Vale: Googie Withers

Veteran actress Googie Withers, best known for her stage and film work, has died aged 94.

Withers, who was married to actor-producer John McCallum, died yesterday at her Sydney home. TheĀ enduring couple were towering figures in the advancement of theatre in Australia, notably during the 1950s-1970s, whilst McCallum also produced Skippy the Bush Kangaroo.

UK-raised Withers moved to Australia in 1958 with McCallum, who died last year.

She starred in more than 40 films including Hitchcock’s The Lady Vanishes, plus The Amazing Mr. Forrest, Haunted Honeymoon, On Approval, One of Our Aircraft Is Missing, Once Upon a Dream, and Port of Escape.

In television she is best known as Faye Boswell in the UK series Within These Walls, which ran from 1974 to 1978, but she also appeared in Boney, The Cherry Orchard and Screen Two. She also appeared in distinguished productions including adaptations of Jane Austen’s Northanger Abbey, Anita Brookner’s Hotel du Lac and Kingsley Amis’s Ending Up.
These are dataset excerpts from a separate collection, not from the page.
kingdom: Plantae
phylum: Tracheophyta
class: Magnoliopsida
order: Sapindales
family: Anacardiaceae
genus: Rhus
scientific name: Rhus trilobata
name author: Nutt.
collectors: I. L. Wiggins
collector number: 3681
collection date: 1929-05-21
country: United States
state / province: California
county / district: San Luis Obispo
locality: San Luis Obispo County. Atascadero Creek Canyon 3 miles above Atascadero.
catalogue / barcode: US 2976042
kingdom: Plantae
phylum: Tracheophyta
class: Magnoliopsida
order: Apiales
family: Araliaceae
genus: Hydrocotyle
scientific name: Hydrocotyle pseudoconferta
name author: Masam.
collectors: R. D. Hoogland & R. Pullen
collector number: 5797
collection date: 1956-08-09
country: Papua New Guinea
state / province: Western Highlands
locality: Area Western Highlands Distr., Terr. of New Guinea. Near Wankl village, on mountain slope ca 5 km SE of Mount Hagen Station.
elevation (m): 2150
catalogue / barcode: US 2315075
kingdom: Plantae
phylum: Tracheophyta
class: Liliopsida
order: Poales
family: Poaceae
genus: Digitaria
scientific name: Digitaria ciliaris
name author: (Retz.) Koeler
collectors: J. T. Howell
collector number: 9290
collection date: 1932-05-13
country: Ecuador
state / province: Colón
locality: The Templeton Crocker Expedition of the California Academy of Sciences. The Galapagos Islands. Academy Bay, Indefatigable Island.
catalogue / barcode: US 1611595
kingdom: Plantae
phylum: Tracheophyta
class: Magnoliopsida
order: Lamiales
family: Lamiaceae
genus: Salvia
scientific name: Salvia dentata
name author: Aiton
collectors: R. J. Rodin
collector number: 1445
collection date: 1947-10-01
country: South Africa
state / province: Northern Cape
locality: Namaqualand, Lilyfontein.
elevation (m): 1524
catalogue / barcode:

She was also the first non-Australian to be awarded an Officer of the Order of Australia award in 1980 and was appointed a Commander of the Order of the British Empire in 2002.

When the couple both appeared on ABC’s Talking Heads, Withers told host Peter Thompson about working on a film called ‘The Nickel Queen’ in 1970:

“I was playing the part of a barmaid in the outback. I mean, outback – we went to Kalgoorlie, and then we went – where? – to Coolgardie or something. What was it called? Oh, I don’t know what it was. But it was very hot and it was miles from anywhere. I had an offer to do a very good, it seemed to me, television series of a prison governor. Wherever I went, I was ‘Guv’. It was great fun. It was a lovely series to do, but the trouble with that was that I was stuck in England and I had this big part in a big series and I had to say that I had to leave it. But I said, “I must get back home. I’ve got to be with John.” ‘Cause I hadn’t seen him for eight months. And so I gave it up and I came back to Australia. Because of you. (Laughs) I could have been doing it still.”

But it was her theatrical career that was extensive, in productions including Much Ado About Nothing, Exit the King, The Circle, The Importance of Being Earnest, Shaw’s Getting Married and many more.

Yesterday theatre producer John Frost told the ABC, “She was an extraordinary person, and John and Googie together were probably the last of a breed of actor-manager and wife team to tour the world and work constantly.

“I think it’s the end of a golden era with the two of them passing now, and in particular Googie.”

She last appeared on screen in Shine in 1996 but at 85 she was still commanding attention on the West End stage, in Lady Windermere’s Fan.

Source: smh.com.au, The Guardian

5 Comments:

  1. Moanique in Brisbane

    R.I.P Googie, such a fabulous actress and entertainer. I had no idea though that she and John had lived in Australia for so long. I thought they just came out here to do theatre.

  2. Some trivia that’s also worth a mention – though none of the mainstream media outlets have – is that Googie Withers also has a unique place in Australia’s TV history. She was the first international guest and presenter at what is now the TV Week Logie Awards.

    The awards were not the lavish affair that we’re used to, but in that first year they were presented to the winners on their own shows – in 1959, she was on In Melbourne Tonight to present Graham Kennedy and Panda Lisner with the TV Week “Star Of The Year” awards (later to become the Gold Logie) and presented In Melbourne Tonight the award for Best Live Show.

  3. daveinprogress

    The curtain closes on a major chapter of our showbiz history with the passing of both MCcallum and the beautiful Googie Withers. What great lives they led.